The Papera family’s enduring legacy, coupled with Ohio Art’s strategic orientation, aligns seamlessly with their shared commitment to delivering superior products and services.
Elena West, CEO of the Ohio Art Company, highlights the acquisition as a pivotal move in the company’s strategic focus.
This strategic maneuver empowers both entities to address burgeoning customer demands, devise production strategies, and provide an all-encompassing array of metal packaging solutions.
The collaboration is perceived as an ideal match, uniting two entities characterized by longstanding dedication to professionalism and quality within their respective domains.
ACR acquires flexible packaging supplier TTM
In a similar move, AmerCareRoyal (ACR), a provider of disposable foodservice materials, has successfully acquired Thermosource Tooling and Manufacturing (TTM), a US-based packaging solutions supplier.
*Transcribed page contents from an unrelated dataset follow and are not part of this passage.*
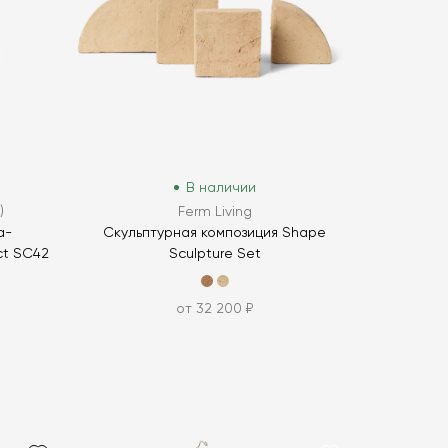
В наличии
)
Ferm Living
а-
Скульптурная композиция Shape
ct SC42
Sculpture Set
от 32 200 ₽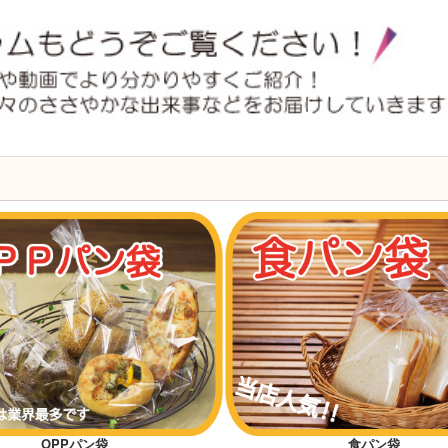
OPPパン袋
食パン袋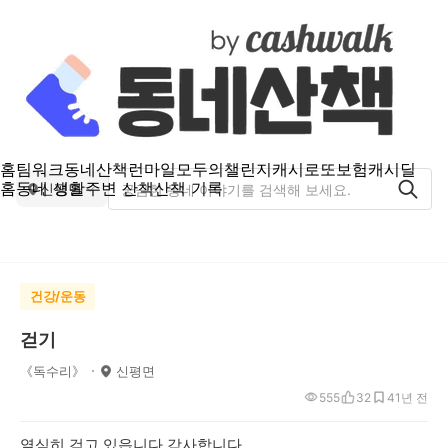
홈
팀워크
동네산책
런마일
모두의챌린지
캐시로또
보험
캐시딜
홈
동네 생활
주변 산책
산책 기록
신평면
건강/운동
걷기
《독수리》
신평면
555
32
4
1년 전
열심히 걷고 있읍니다 감사합니다.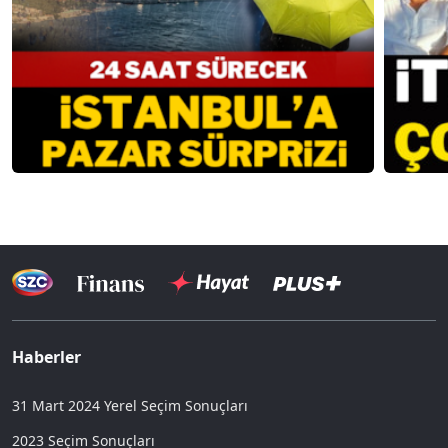
Haberler
31 Mart 2024 Yerel Seçim Sonuçları
2023 Seçim Sonuçları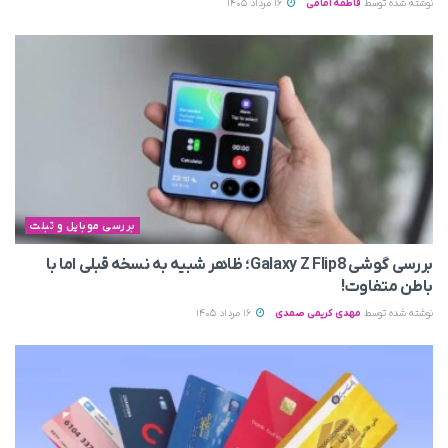
نوشته شده توسط
فاطمه امامی
16 مرداد 1405
بررسی موبایل و تبلت
بررسی گوشی Galaxy Z Flip8؛ ظاهر شبیه به نسخه قبلی اما با
باطن متفاوت!
نوشته شده توسط
مهدی کریمی صمدی
16 مرداد 1405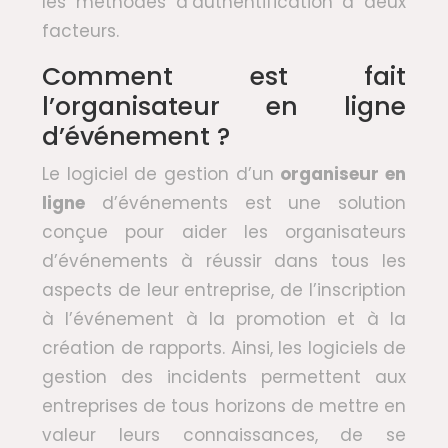
les méthodes d’authentification à deux
facteurs.
Comment est fait
l’organisateur en ligne
d’événement ?
Le logiciel de gestion d’un
organiseur en
ligne
d’événements est une solution
conçue pour aider les organisateurs
d’événements à réussir dans tous les
aspects de leur entreprise, de l’inscription
à l’événement à la promotion et à la
création de rapports. Ainsi, les logiciels de
gestion des incidents permettent aux
entreprises de tous horizons de mettre en
valeur leurs connaissances, de se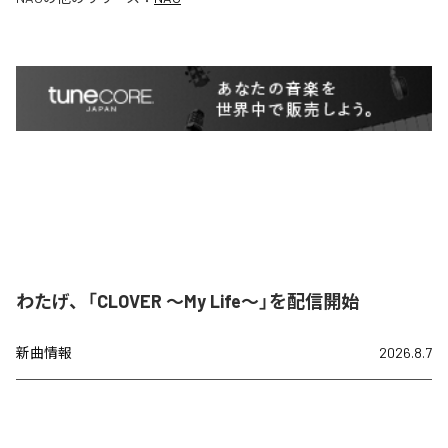
わたげ、「CLOVER ～My Life～」を配信開始
新曲情報
2026.8.7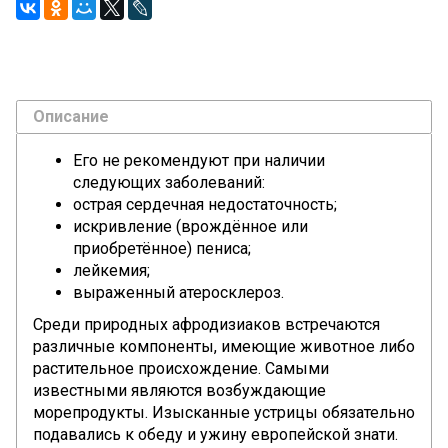
Описание
Его не рекомендуют при наличии
следующих заболеваний:
острая сердечная недостаточность;
искривление (врождённое или
приобретённое) пениса;
лейкемия;
выраженный атеросклероз.
Среди природных афродизиаков встречаются
различные компоненты, имеющие животное либо
растительное происхождение. Самыми
известными являются возбуждающие
морепродукты. Изысканные устрицы обязательно
подавались к обеду и ужину европейской знати.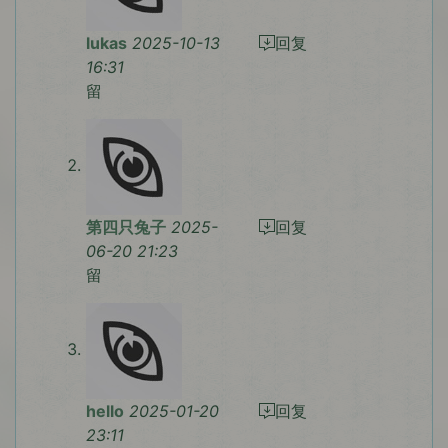
lukas
2025-10-13
回复
16:31
留
第四只兔子
2025-
回复
06-20 21:23
留
hello
2025-01-20
回复
23:11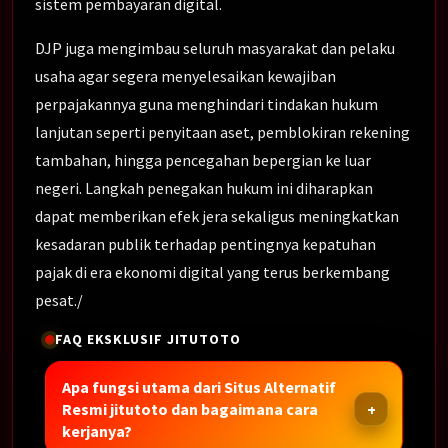
sistem pembayaran digital.
DJP juga mengimbau seluruh masyarakat dan pelaku
usaha agar segera menyelesaikan kewajiban
perpajakannya guna menghindari tindakan hukum
lanjutan seperti penyitaan aset, pemblokiran rekening
tambahan, hingga pencegahan bepergian ke luar
negeri. Langkah penegakan hukum ini diharapkan
dapat memberikan efek jera sekaligus meningkatkan
kesadaran publik terhadap pentingnya kepatuhan
pajak di era ekonomi digital yang terus berkembang
pesat./
FAQ EKSKLUSIF JITUTOTO
Apa fungsi utama dari Situs Alternatif
Resmi jitutoto dan bagaimana cara
kerjanya?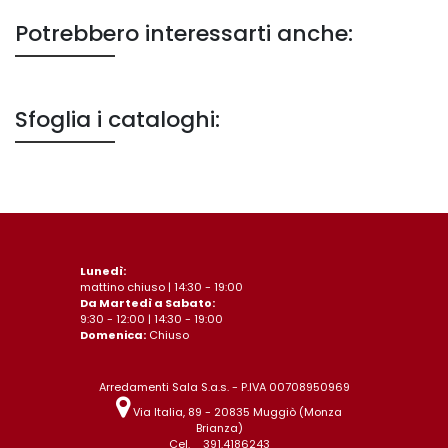
Potrebbero interessarti anche:
Sfoglia i cataloghi:
Lunedì:
mattino chiuso | 14:30 - 19:00
Da Martedì a Sabato:
9:30 - 12:00 | 14:30 - 19:00
Domenica:
Chiuso
Arredamenti Sala S.a.s. - P.IVA 00708950969
Via Italia, 89 - 20835 Muggiò (Monza
Brianza)
Cel.
391.4186243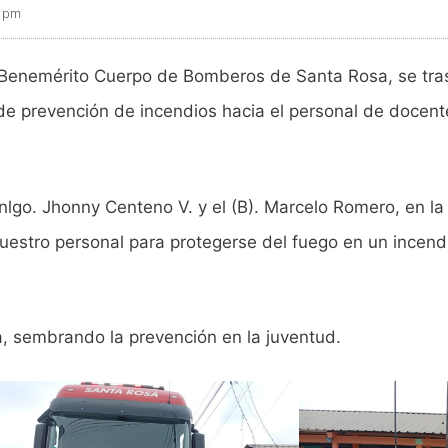
3 pm
l Benemérito Cuerpo de Bomberos de Santa Rosa, se tras
 de prevención de incendios hacia el personal de docent
Tnlgo. Jhonny Centeno V. y el (B). Marcelo Romero, en la
nuestro personal para protegerse del fuego en un incendi
 sembrando la prevención en la juventud.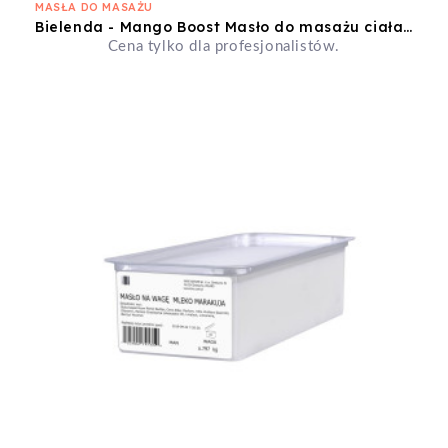
MASŁA DO MASAŻU
Bielenda - Mango Boost Masło do masażu ciała, dłoni i stóp 500ml
Cena tylko dla profesjonalistów.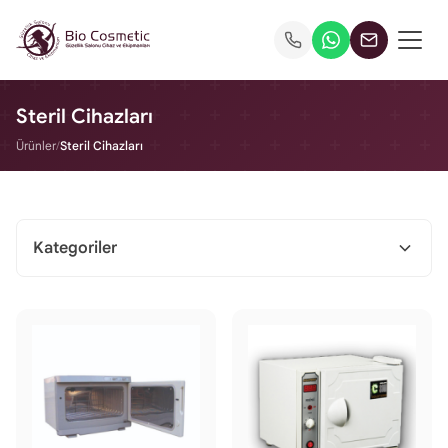
Steril Cihazları
Ürünler
/
Steril Cihazları
Kategoriler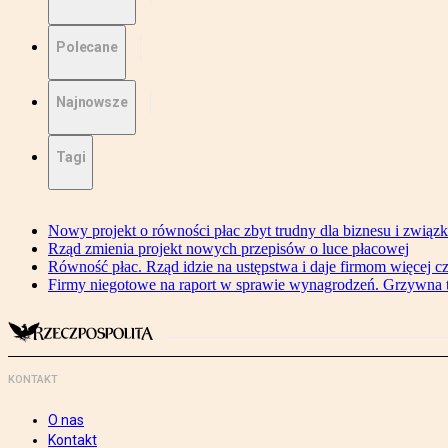
Polecane
Najnowsze
Tagi
Nowy projekt o równości płac zbyt trudny dla biznesu i związ
Rząd zmienia projekt nowych przepisów o luce płacowej
Równość płac. Rząd idzie na ustępstwa i daje firmom więcej c
Firmy niegotowe na raport w sprawie wynagrodzeń. Grzywna to
KONTAKT
O nas
Kontakt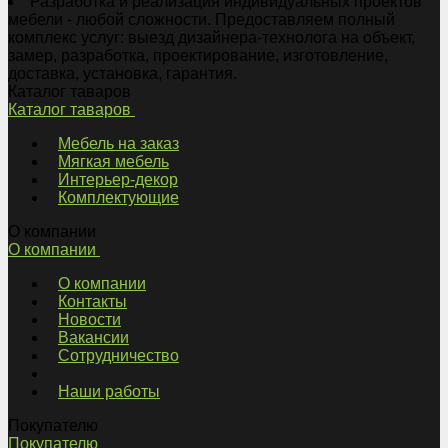
Разработка и реализация индивидуальных проектов
мебели - любой сложности. Предоставляем полный
комплекс услуг: выезд дизайнера-технолога на объект,
замер, разработка, проектирование, изготовление,
доставка, установка, гарантия.
Каталог таваров
Каталог таваров
Мебель на заказ
Мягкая мебель
Интерьер-декор
Комплектующие
О компании
О компании
О компании
Контакты
Новости
Вакансии
Сотрудничество
Наши работы
Покупателю
Покупателю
TTM specializes in supplying thermoformed and flexible packaging solutions across various sectors, primarily in the foodservice industry, utilizing multiple shipping points nationwide.
This acquisition positions ACR to diversify its product lines and customer segments, strengthening its branded and customized packaging solutions portfolio. Additionally, TTM’s expertise is expected to augment ACR’s offerings and solidify its standing in the market.
ACR CEO Scott Milberg states, “TTM’s remarkable design and engineering capabilities, particularly in unique packaging formats, complement our existing product lines and capabilities. This enables us to present a more comprehensive offering to our combined customer base.
“The inclusion of TTM under the AmerCareRoyal umbrella presents significant cross-selling opportunities, especially in segments where expansion has been a priority, while concurrently expanding the product offering available to TTM’s customers.”
TTM marks the ninth add-on acquisition for AmerCareRoyal since the initial investment by private equity firm HCI Equity Partners. The financial terms of the transaction remain undisclosed.
HCI Managing Partner Doug McCormick remarks, “The TTM acquisition exemplifies our strategy of fostering growth through highly strategic acquisitions for our portfolio companies.
“We are enthusiastic about the potential TTM brings to enhance ACR’s service offerings and market positioning and extend a warm welcome to the talented TTM team.”
Greenberg Traurig served as the legal counsel to ACR, while Jeffer Mangels Butler & Mitchell acted as legal counsel to both ACR and TTM during the transaction.